Multiple Shocks

Abstract: Using gauge/gravity duality, we explore a class of states of two CFTs with a large degree of entanglement, but with very weak local two-sided correlation. These states are constructed by perturbing the thermofield double state with thermal-scale operators that are local at different times. Acting on the dual black hole geometry, these perturbations create an intersecting network of shock waves, supporting a very long wormhole. Chaotic CFT dynamics and the associated fast scrambling time play an essential role in determining the qualitative features of the resulting geometries.

• The paper reveals that perturbations in entangled CFTs generate shock waves that elongate wormholes and alter black hole dynamics.
• The methodology leverages gauge/gravity duality and perturbation analysis to quantify the effects of shock wave timings and energies on the geometry.
• Key findings show that modified scrambling dynamics disrupt local correlations, providing new insights into black hole information processing.

Analyzing Black Hole Wormhole Dynamics Through Shock Wave Interaction

The paper "Multiple Shocks" authored by Stephen H. Shenker and Douglas Stanford examines the geometric and dynamic aspects of black holes using the theoretical framework provided by gauge/gravity duality. The focus is on constructing states from two quantum field theories (CFTs) that exhibit significant entanglement but maintain weak local two-sided correlation. These states, derived by perturbing the thermofield double (TFD) state with local thermal-scale operators, bring to the fore a complex interaction scenario within the dual black hole geometry. The perturbations result in multiple intersecting shock waves, effectively elongating the wormhole that connects the dual black hole horizons. This setup invites detailed analysis to understand the underlying scrambling dynamics and their theoretical implications for black hole physics.

Key Insights

1. Scrambling Dynamics: The chaotic dynamics of CFTs significantly influence the qualitative properties of the resulting geometry. The rapid scrambling timescale, $t_*$, plays a pivotal role, delineating the temporal threshold at which local operator insertions influence the entanglement structure and disrupt local correlations at large separations.
2. Perturbation Effects: Perturbations at various times relative to the TFD state lead to shock wave formations in the dual geometry. Importantly, the strength and consequences of these shocks depend on their time separation and the energy they impart—a critical insight for modeling black hole interiors.
3. Geometric Construction and Implications: The formation of the wormhole via shock interactions is scrutinized using a recursive geometric construction, considering both one and multiple shock scenarios. When operators are applied across well-separated times, the resulting geometry reflects a severe disruption of local entanglements akin to the Ryu-Takayanagi surface collapse, quantifiable using mutual information diagnostics.
4. Correlation Functions: The decay of two-point correlation functions is utilized to investigate the geometry's reaction to these perturbations. At large perturbation separations, the alteration in traversed geodesic lengths reflects significant suppression in correlation strength, indicating a potential shift in geometric signatures of entanglement.
5. Boost Invariance Concerns: The exploration extends into ensemble considerations, questioning the smoothness of typical state geometries under arbitrarily large boosts, a constraint operating under notions of firewalls and scrambling models like the Eigenvector Thermalization Hypothesis.
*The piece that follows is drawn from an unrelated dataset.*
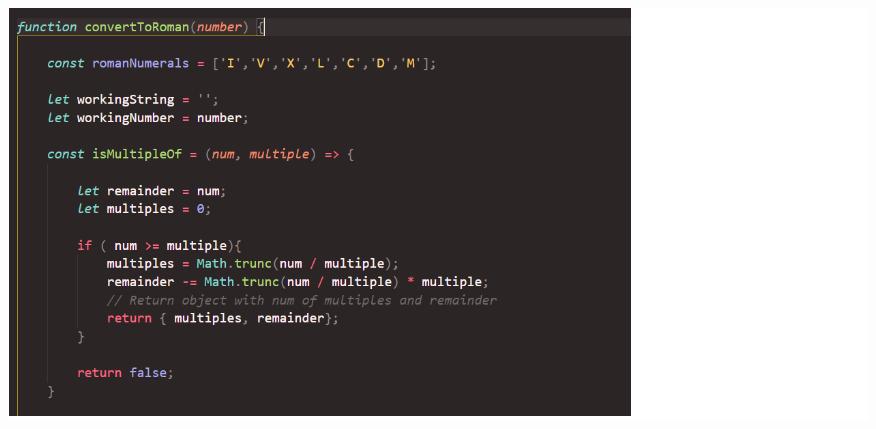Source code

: <img src="./media/image57.png" style="width:6.5in;height:4.24514in"
alt="A computer screen shot of a program code Description automatically generated" />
Challenges and Speculations for Future Work

This research instigates questions about the universality of smooth geometries in typical states, especially considering boost invariance. If smooth geometries are applicable, an intriguing scenario emerges where wormhole regions may act like cut-off surfaces, implying novel quantum states necessitating further inquiry. The smooth, infinite wormhole structures sketched could require horizon-region specificity to relate detailed chaotic effects at the microscopic scale to macroscopic observables.

Theory confluence between CFT dynamics and quantum mechanics impinging on gravitational resonances unveils avenues for establishing more comprehensive models of black hole information dynamics. Speculative pathways might involve probing beyond classical regimes to elucidate on temporal evolution and scrambling, thus informing ongoing debates around the firewall paradox and state-dependent mappings.

In summary, "Multiple Shocks" delivers a rigorous examination of the interplay between CFT operations and gravitational dynamics, reaffirming the intricate nature of black hole interiors and encouraging deeper explorations of such complexities to align with broader theories in quantum gravity.